Given what its parent company does, John Lower expects Velocity Transport to have a strong presence in food service and grocery distribution. But the goal for the Plano-based freight brokerage startup is to serve a number of industries. “Matter of fact,” Lower said in a phone interview, “I’ve got contracts on my desk right now for a couple (of) food service companies, as well as a couple (of) retail.”
Velocity Transport launched earlier this month and is a wholly-owned subsidiary of McLane Company, Inc. Based two hours south of Dallas in Temple, Texas, McLane recorded $48 billion in 2016 revenue and is a subsidiary of Warren Buffett’s Berkshire Hathaway Inc. (NYSE: BRK.A). It accounted for more than a fifth of the conglomerate’s revenue in 2016.
Lower, vice president of operations for Velocity Transport, projects his company to hit seven figures in revenue within 12 to 18 months. The company is also a little over halfway to its goal of hiring 30 people in its first year of operation.
In addition to retail and food service, Lower thinks the company will venture into the automotive, industrial manufacturing and building products spaces.
“Our intent is to be a full service, one-stop shop for a shipper who might need to ship freight on various modes,” Lower said.
To discuss his business more, Lower spoke with the Dallas Business Journal.
How did this company start?
I think McLane recognized probably over two years ago that there was an opportunity here to get into freight brokerage. I think that there are some freight management entities within the McLane enterprise now that are doing similar work.

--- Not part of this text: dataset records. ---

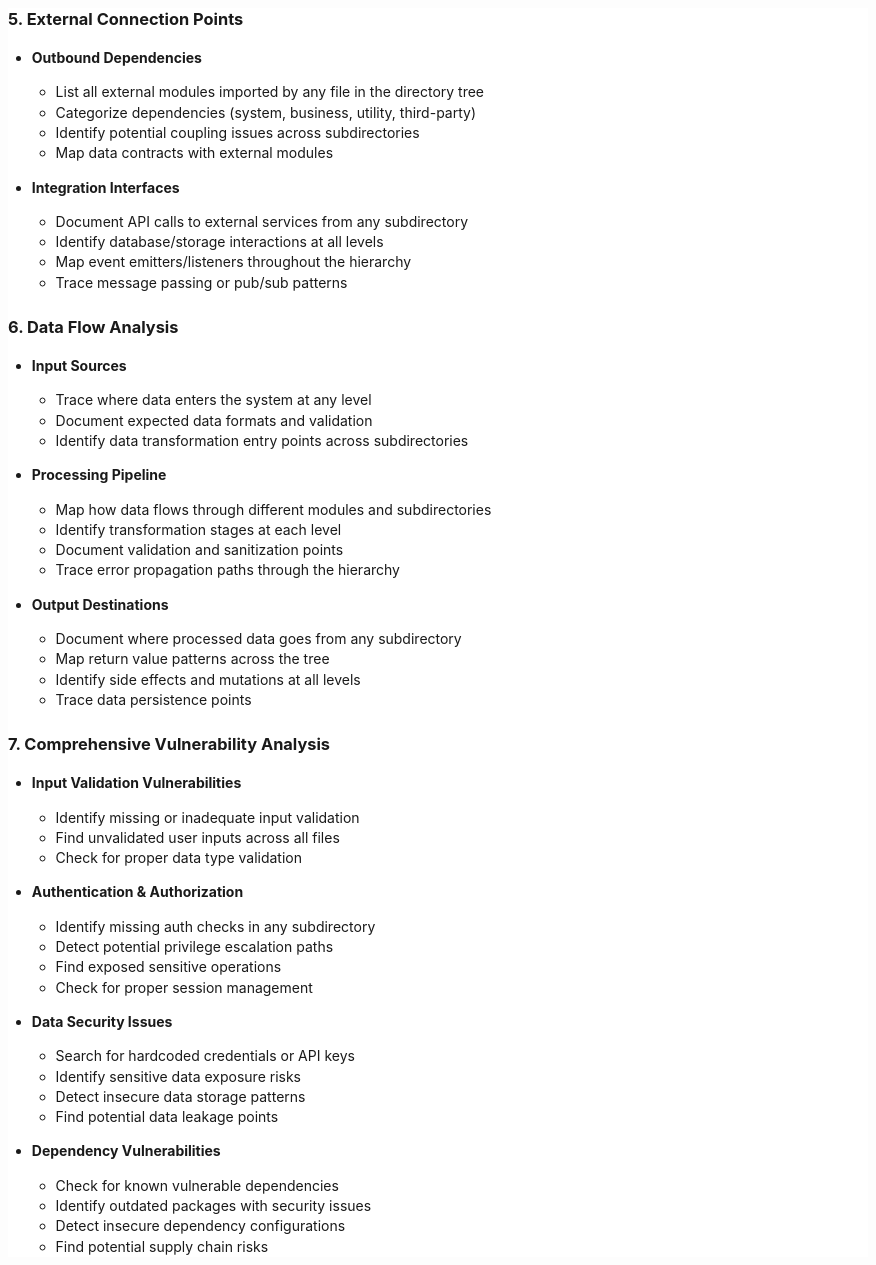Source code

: ### 5. **External Connection Points**
   - **Outbound Dependencies**
     - List all external modules imported by any file in the directory tree
     - Categorize dependencies (system, business, utility, third-party)
     - Identify potential coupling issues across subdirectories
     - Map data contracts with external modules
   
   - **Integration Interfaces**
     - Document API calls to external services from any subdirectory
     - Identify database/storage interactions at all levels
     - Map event emitters/listeners throughout the hierarchy
     - Trace message passing or pub/sub patterns

### 6. **Data Flow Analysis**
   - **Input Sources**
     - Trace where data enters the system at any level
     - Document expected data formats and validation
     - Identify data transformation entry points across subdirectories
   
   - **Processing Pipeline**
     - Map how data flows through different modules and subdirectories
     - Identify transformation stages at each level
     - Document validation and sanitization points
     - Trace error propagation paths through the hierarchy
   
   - **Output Destinations**
     - Document where processed data goes from any subdirectory
     - Map return value patterns across the tree
     - Identify side effects and mutations at all levels
     - Trace data persistence points

### 7. **Comprehensive Vulnerability Analysis**
   - **Input Validation Vulnerabilities**
     - Identify missing or inadequate input validation
     - Find unvalidated user inputs across all files
     - Check for proper data type validation
   
   - **Authentication & Authorization**
     - Identify missing auth checks in any subdirectory
     - Detect potential privilege escalation paths
     - Find exposed sensitive operations
     - Check for proper session management
   
   - **Data Security Issues**
     - Search for hardcoded credentials or API keys
     - Identify sensitive data exposure risks
     - Detect insecure data storage patterns
     - Find potential data leakage points
   
   - **Dependency Vulnerabilities**
     - Check for known vulnerable dependencies
     - Identify outdated packages with security issues
     - Detect insecure dependency configurations
     - Find potential supply chain risks
   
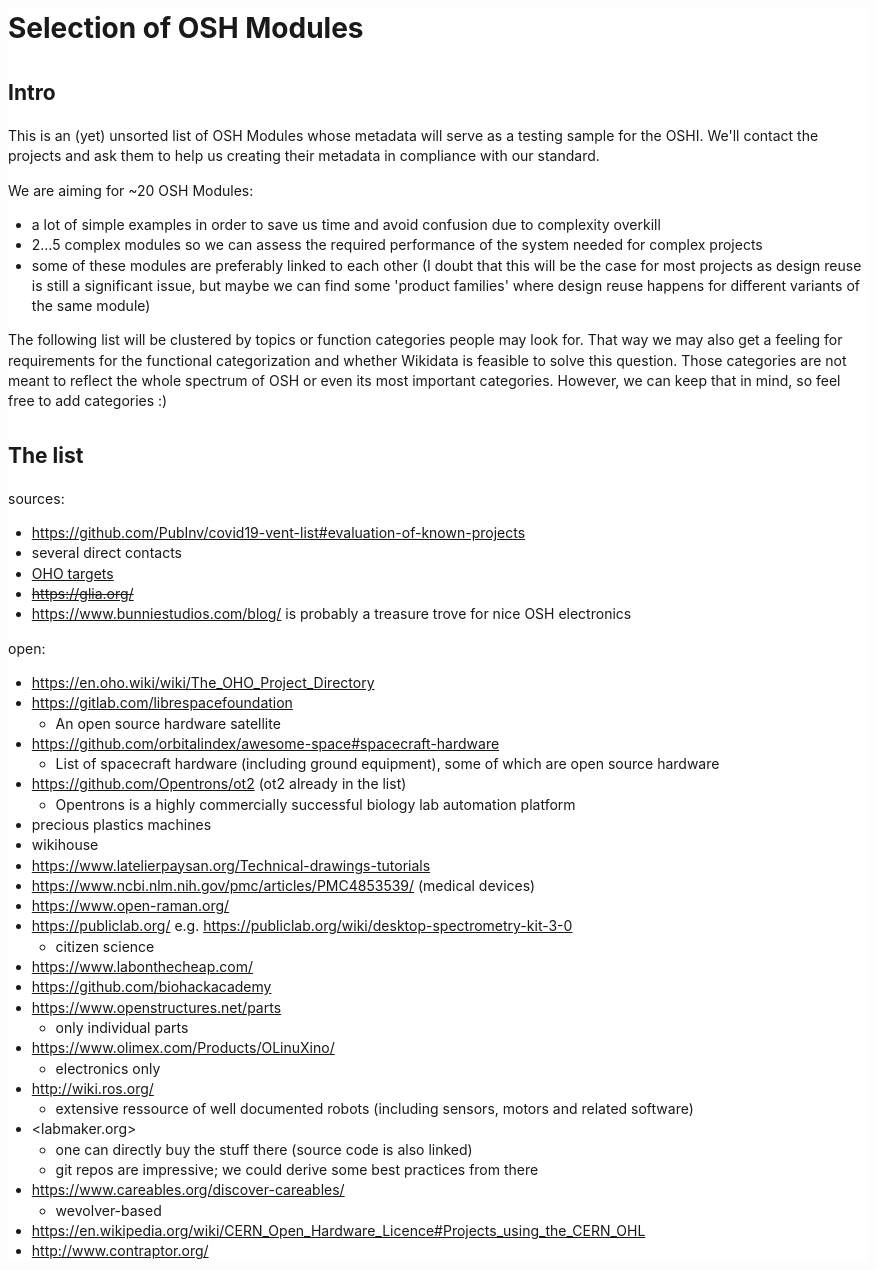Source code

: # Selection of OSH Modules

## Intro

This is an (yet) unsorted list of OSH Modules whose metadata will serve as a testing sample for the OSHI. We'll contact the projects and ask them to help us creating their metadata in compliance with our standard.

We are aiming for ~20 OSH Modules:

- a lot of simple examples in order to save us time and avoid confusion due to complexity overkill
- 2…5 complex modules so we can assess the required performance of the system needed for complex projects
- some of these modules are preferably linked to each other (I doubt that this will be the case for most projects as design reuse is still a significant issue, but maybe we can find some 'product families' where design reuse happens for different variants of the same module)

The following list will be clustered by topics or function categories people may look for. That way we may also get a feeling for requirements for the functional categorization and whether Wikidata is feasible to solve this question. Those categories are not meant to reflect the whole spectrum of OSH or even its most important categories. However, we can keep that in mind, so feel free to add categories :)

## The list

sources:

- <https://github.com/PubInv/covid19-vent-list#evaluation-of-known-projects>
- several direct contacts
- [OHO targets](https://cloud.opensourceecology.de/s/nry4fWE2yCa2D9d)
- ~~<https://glia.org/>~~
- <https://www.bunniestudios.com/blog/> is probably a treasure trove for nice OSH electronics

open:

- <https://en.oho.wiki/wiki/The_OHO_Project_Directory>
- <https://gitlab.com/librespacefoundation>
  - An open source hardware satellite
- <https://github.com/orbitalindex/awesome-space#spacecraft-hardware>
  - List of spacecraft hardware (including ground equipment), some of which are open source hardware
- <https://github.com/Opentrons/ot2>  (ot2 already in the list)
  - Opentrons is a highly commercially successful biology lab automation platform
- precious plastics machines
- wikihouse
- <https://www.latelierpaysan.org/Technical-drawings-tutorials>
- <https://www.ncbi.nlm.nih.gov/pmc/articles/PMC4853539/> (medical devices)
- <https://www.open-raman.org/>
- <https://publiclab.org/> e.g. <https://publiclab.org/wiki/desktop-spectrometry-kit-3-0>
  - citizen science
- <https://www.labonthecheap.com/>
- <https://github.com/biohackacademy>
- <https://www.openstructures.net/parts>
  - only individual parts
- <https://www.olimex.com/Products/OLinuXino/>
  - electronics only
- <http://wiki.ros.org/>
  - extensive ressource of well documented robots (including sensors, motors and related software)
- <labmaker.org>
  - one can directly buy the stuff there (source code is also linked)
  - git repos are impressive; we could derive some best practices from there
- <https://www.careables.org/discover-careables/>
  - wevolver-based
- <https://en.wikipedia.org/wiki/CERN_Open_Hardware_Licence#Projects_using_the_CERN_OHL>
- <http://www.contraptor.org/>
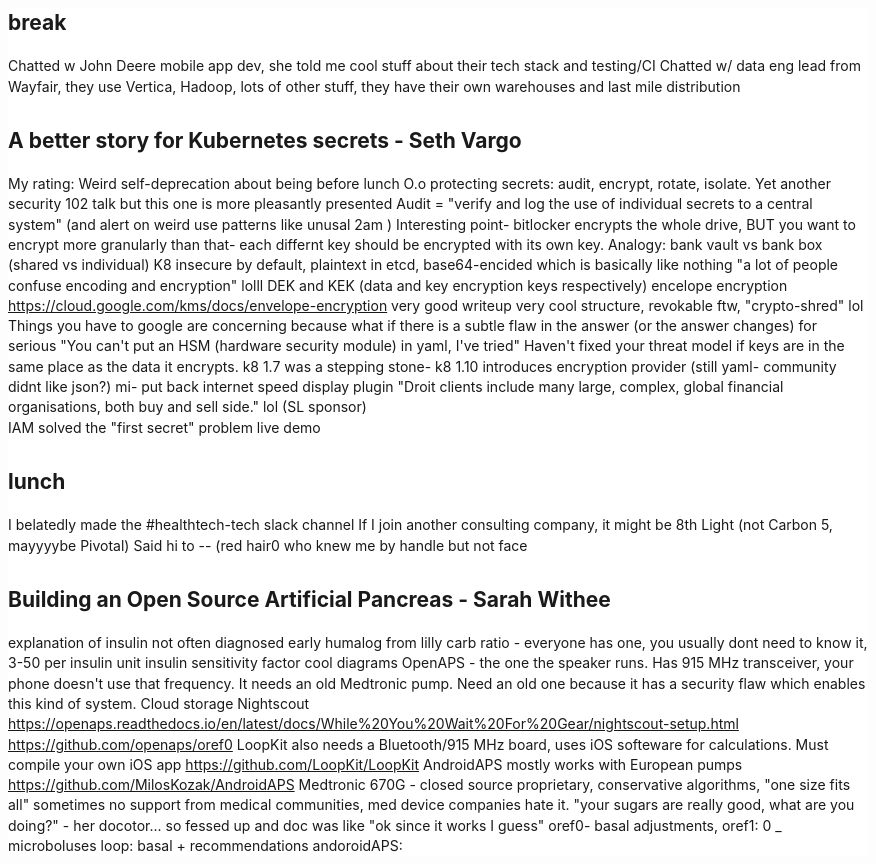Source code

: ## break
Chatted w John Deere mobile app dev, she told me cool stuff about their tech stack and testing/CI
Chatted w/ data eng lead from Wayfair, they use Vertica, Hadoop, lots of other stuff, they have their own warehouses and last mile distribution

## A better story for Kubernetes secrets - Seth Vargo
My rating: 
Weird self-deprecation about being before lunch O.o
protecting secrets: audit, encrypt, rotate, isolate. 
Yet another security 102 talk but this one is more pleasantly presented
Audit = "verify and log the use of individual secrets to a central system" (and alert on weird use patterns like unusal 2am
)
Interesting point- bitlocker encrypts the whole drive, BUT you want to encrypt more granularly than that- each differnt key should be encrypted with its own key. Analogy: bank vault vs bank box (shared vs individual)
K8 insecure by default, plaintext in etcd, base64-encided which is basically like nothing
"a lot of people confuse encoding and encryption" lolll
DEK and KEK (data and key encryption keys respectively)
encelope encryption https://cloud.google.com/kms/docs/envelope-encryption very good writeup
very cool structure, revokable ftw, "crypto-shred" lol
Things you have to google are concerning because what if there is a subtle flaw in the answer (or the answer changes) for serious
"You can't put an HSM (hardware security module) in yaml, I've tried"
Haven't fixed your threat model if keys are in the same place as the data it encrypts. k8 1.7 was a stepping stone- k8 1.10 introduces encryption provider (still yaml- community didnt like json?)
mi- put back internet speed display plugin
"Droit clients include many large, complex, global financial organisations, both buy and sell side." lol (SL sponsor)	
IAM solved the "first secret" problem
live demo


## lunch
I belatedly made the #healthtech-tech slack channel 
If I join another consulting company, it might be 8th Light (not Carbon 5, mayyyybe Pivotal)
Said hi to -- (red hair0 who knew me by handle but not face

## Building an Open Source Artificial Pancreas - Sarah Withee
explanation of insulin
not often diagnosed early
humalog from lilly
carb ratio - everyone has one, you usually dont need to know it, 3-50 per insulin unit
insulin sensitivity factor
cool diagrams
OpenAPS - the one the speaker runs. Has 915 MHz transceiver, your phone doesn't use that frequency. It needs an old Medtronic pump. Need an old one because it has a security flaw which enables this kind of system. Cloud storage Nightscout https://openaps.readthedocs.io/en/latest/docs/While%20You%20Wait%20For%20Gear/nightscout-setup.html https://github.com/openaps/oref0 
LoopKit also needs a Bluetooth/915 MHz board, uses iOS softeware for calculations. Must compile your own iOS app https://github.com/LoopKit/LoopKit
AndroidAPS mostly works with European pumps https://github.com/MilosKozak/AndroidAPS
Medtronic 670G - closed source proprietary, conservative algorithms, "one size fits all"
sometimes no support from medical communities, med device companies hate it. 
"your sugars are really good, what are you doing?" - her docotor... so fessed up and doc was like "ok since it works I guess"
oref0- basal adjustments, 
oref1: 0 _ microboluses
loop: basal + recommendations
andoroidAPS:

But there wasn’t a unique skillset for a very fast-paced, high-energy, transactional freight brokerage. I think the executives at McLane recognized that and began to develop some initial vision as far back as two years ago.
From McLane’s perspective, why make a separate company instead of creating a new division or segment?
I think McLane really just recognizes where it makes sense to own a business and to share the name, and where it makes sense to strategically invest. And I think this opportunity was different enough in terms of our core service offering. We’re a non-asset based business. We have a very unique skill set that we are seeking to hire that isn’t common necessarily within the McLane infrastructure. So, it just made sense.
Why are you based in Plano?
Plano’s just a great place to be. From our perspective, when we thought about where we wanted to be, Chicago is the traditional center of gravity for brokerage businesses. And the market saturation there was just too high. There were just so many positive things about being in North Texas. For me, the access to talent is probably No. 1. We’ve got favorable geography, or it’s within a reasonable commute for many of the target demographic folks that we were seeking to hire. We’ve already heard from many of our employees that they love this location.